◆ Exercise data ◆

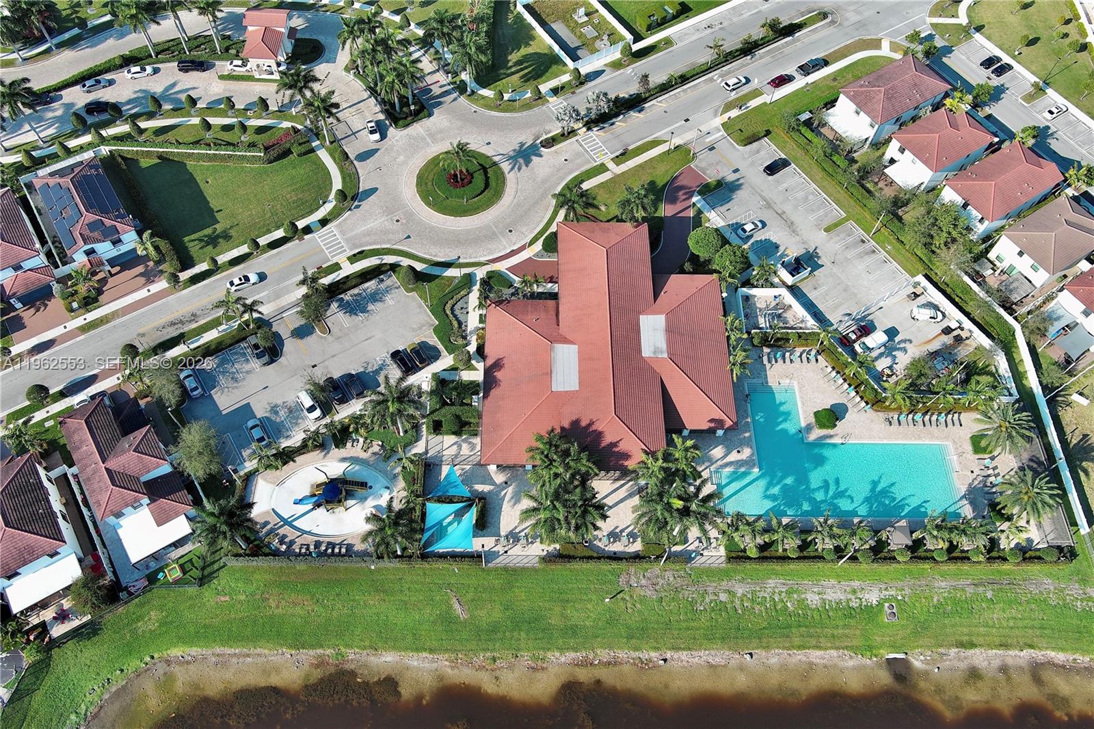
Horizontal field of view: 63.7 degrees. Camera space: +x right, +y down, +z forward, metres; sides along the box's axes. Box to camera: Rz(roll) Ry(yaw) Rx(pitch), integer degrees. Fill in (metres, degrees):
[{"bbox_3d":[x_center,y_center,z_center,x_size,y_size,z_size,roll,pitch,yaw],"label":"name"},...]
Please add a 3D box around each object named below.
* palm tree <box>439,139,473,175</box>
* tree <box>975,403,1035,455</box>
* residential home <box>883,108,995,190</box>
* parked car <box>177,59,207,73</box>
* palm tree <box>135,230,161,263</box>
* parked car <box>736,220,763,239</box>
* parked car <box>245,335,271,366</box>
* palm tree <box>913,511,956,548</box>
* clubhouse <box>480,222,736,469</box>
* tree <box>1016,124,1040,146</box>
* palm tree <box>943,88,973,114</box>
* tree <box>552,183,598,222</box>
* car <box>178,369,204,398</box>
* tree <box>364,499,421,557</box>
[{"bbox_3d":[-15.066,-34.083,151.206,5.300,7.900,5.300,3,60,0],"label":"palm tree"},{"bbox_3d":[64.336,9.833,126.462,8.400,8.000,8.400,1,60,-2],"label":"tree"},{"bbox_3d":[67.263,-37.991,153.927,17.580,7.700,10.010,-30,65,-18],"label":"residential home"},{"bbox_3d":[-66.665,-56.313,165.819,4.850,1.750,1.930,-3,61,-3],"label":"parked car"},{"bbox_3d":[-61.446,-17.741,137.575,4.500,6.300,4.500,1,60,-2],"label":"palm tree"},{"bbox_3d":[34.148,-22.749,147.531,4.550,1.450,1.820,-27,65,-16],"label":"parked car"},{"bbox_3d":[-44.415,-2.180,135.829,1.840,1.650,4.550,-28,65,-16],"label":"parked car"},{"bbox_3d":[52.405,23.280,121.500,4.800,7.300,4.800,2,61,0],"label":"palm tree"},{"bbox_3d":[9.110,-2.931,133.062,36.744,9.969,42.715,0,60,-1],"label":"clubhouse"},{"bbox_3d":[86.492,-40.660,159.329,3.800,5.500,3.800,2,61,0],"label":"tree"},{"bbox_3d":[73.751,-46.947,160.487,4.300,5.700,4.300,1,60,-2],"label":"palm tree"},{"bbox_3d":[4.412,-24.466,145.473,7.000,11.000,7.000,2,61,0],"label":"tree"},{"bbox_3d":[-52.082,2.664,129.097,1.830,1.450,4.850,-28,65,-17],"label":"car"},{"bbox_3d":[-19.611,22.541,113.801,7.400,11.200,7.400,1,60,-2],"label":"tree"}]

◆ Your instructions ◆
Everything in the entries except the pictures should be returned exactly as given.

◆ Your solution ◆
Horizontal field of view: 63.7 degrees. Camera space: +x right, +y down, +z forward, metres; sides along the box's axes. Box to camera: Rz(roll) Ry(yaw) Rx(pitch), integer degrees. Fill in (metres, degrees):
[{"bbox_3d":[x_center,y_center,z_center,x_size,y_size,z_size,roll,pitch,yaw],"label":"name"},...]
Please add a 3D box around each object named below.
* palm tree <box>439,139,473,175</box>
* tree <box>975,403,1035,455</box>
* residential home <box>883,108,995,190</box>
* parked car <box>177,59,207,73</box>
* palm tree <box>135,230,161,263</box>
* parked car <box>736,220,763,239</box>
* parked car <box>245,335,271,366</box>
* palm tree <box>913,511,956,548</box>
* clubhouse <box>480,222,736,469</box>
* tree <box>1016,124,1040,146</box>
* palm tree <box>943,88,973,114</box>
* tree <box>552,183,598,222</box>
* car <box>178,369,204,398</box>
* tree <box>364,499,421,557</box>
[{"bbox_3d":[-15.066,-34.083,151.206,5.300,7.900,5.300,3,60,0],"label":"palm tree"},{"bbox_3d":[64.336,9.833,126.462,8.400,8.000,8.400,1,60,-2],"label":"tree"},{"bbox_3d":[67.263,-37.991,153.927,17.580,7.700,10.010,-30,65,-18],"label":"residential home"},{"bbox_3d":[-66.665,-56.313,165.819,4.850,1.750,1.930,-3,61,-3],"label":"parked car"},{"bbox_3d":[-61.446,-17.741,137.575,4.500,6.300,4.500,1,60,-2],"label":"palm tree"},{"bbox_3d":[34.148,-22.749,147.531,4.550,1.450,1.820,-27,65,-16],"label":"parked car"},{"bbox_3d":[-44.415,-2.180,135.829,1.840,1.650,4.550,-28,65,-16],"label":"parked car"},{"bbox_3d":[52.405,23.280,121.500,4.800,7.300,4.800,2,61,0],"label":"palm tree"},{"bbox_3d":[9.110,-2.931,133.062,36.744,9.969,42.715,0,60,-1],"label":"clubhouse"},{"bbox_3d":[86.492,-40.660,159.329,3.800,5.500,3.800,2,61,0],"label":"tree"},{"bbox_3d":[73.751,-46.947,160.487,4.300,5.700,4.300,1,60,-2],"label":"palm tree"},{"bbox_3d":[4.412,-24.466,145.473,7.000,11.000,7.000,2,61,0],"label":"tree"},{"bbox_3d":[-52.082,2.664,129.097,1.830,1.450,4.850,-28,65,-17],"label":"car"},{"bbox_3d":[-19.611,22.541,113.801,7.400,11.200,7.400,1,60,-2],"label":"tree"}]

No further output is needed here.